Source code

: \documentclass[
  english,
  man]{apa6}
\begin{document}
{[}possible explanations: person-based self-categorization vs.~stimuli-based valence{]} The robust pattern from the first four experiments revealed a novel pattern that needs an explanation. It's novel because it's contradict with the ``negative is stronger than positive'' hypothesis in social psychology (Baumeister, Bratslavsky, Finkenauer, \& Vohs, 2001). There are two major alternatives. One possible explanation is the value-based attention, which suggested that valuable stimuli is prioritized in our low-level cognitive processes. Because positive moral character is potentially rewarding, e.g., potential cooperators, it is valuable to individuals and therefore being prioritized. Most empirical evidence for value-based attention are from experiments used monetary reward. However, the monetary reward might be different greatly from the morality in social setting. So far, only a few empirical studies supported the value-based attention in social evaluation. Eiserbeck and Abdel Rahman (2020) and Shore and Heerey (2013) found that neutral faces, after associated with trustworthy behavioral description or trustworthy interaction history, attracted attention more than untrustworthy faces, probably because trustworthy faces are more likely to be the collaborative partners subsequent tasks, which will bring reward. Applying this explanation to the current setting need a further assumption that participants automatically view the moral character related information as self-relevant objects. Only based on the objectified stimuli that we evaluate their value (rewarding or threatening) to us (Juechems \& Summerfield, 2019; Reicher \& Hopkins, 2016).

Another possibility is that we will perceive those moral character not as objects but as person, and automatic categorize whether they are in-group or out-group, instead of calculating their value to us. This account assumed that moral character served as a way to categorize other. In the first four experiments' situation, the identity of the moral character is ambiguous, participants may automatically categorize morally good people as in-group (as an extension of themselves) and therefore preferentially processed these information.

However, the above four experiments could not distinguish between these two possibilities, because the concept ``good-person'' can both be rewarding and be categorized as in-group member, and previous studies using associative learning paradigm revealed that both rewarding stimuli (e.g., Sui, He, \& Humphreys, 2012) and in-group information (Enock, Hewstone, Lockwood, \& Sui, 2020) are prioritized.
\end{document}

——

■ **Aim of the exercise**:
If a line above holds the string "group", return it as it stands.

■ **Answer to this exercise**:
Another possibility is that we will perceive those moral character not as objects but as person, and automatic categorize whether they are in-group or out-group, instead of calculating their value to us. This account assumed that moral character served as a way to categorize other. In the first four experiments' situation, the identity of the moral character is ambiguous, participants may automatically categorize morally good people as in-group (as an extension of themselves) and therefore preferentially processed these information.
However, the above four experiments could not distinguish between these two possibilities, because the concept ``good-person'' can both be rewarding and be categorized as in-group member, and previous studies using associative learning paradigm revealed that both rewarding stimuli (e.g., Sui, He, \& Humphreys, 2012) and in-group information (Enock, Hewstone, Lockwood, \& Sui, 2020) are prioritized.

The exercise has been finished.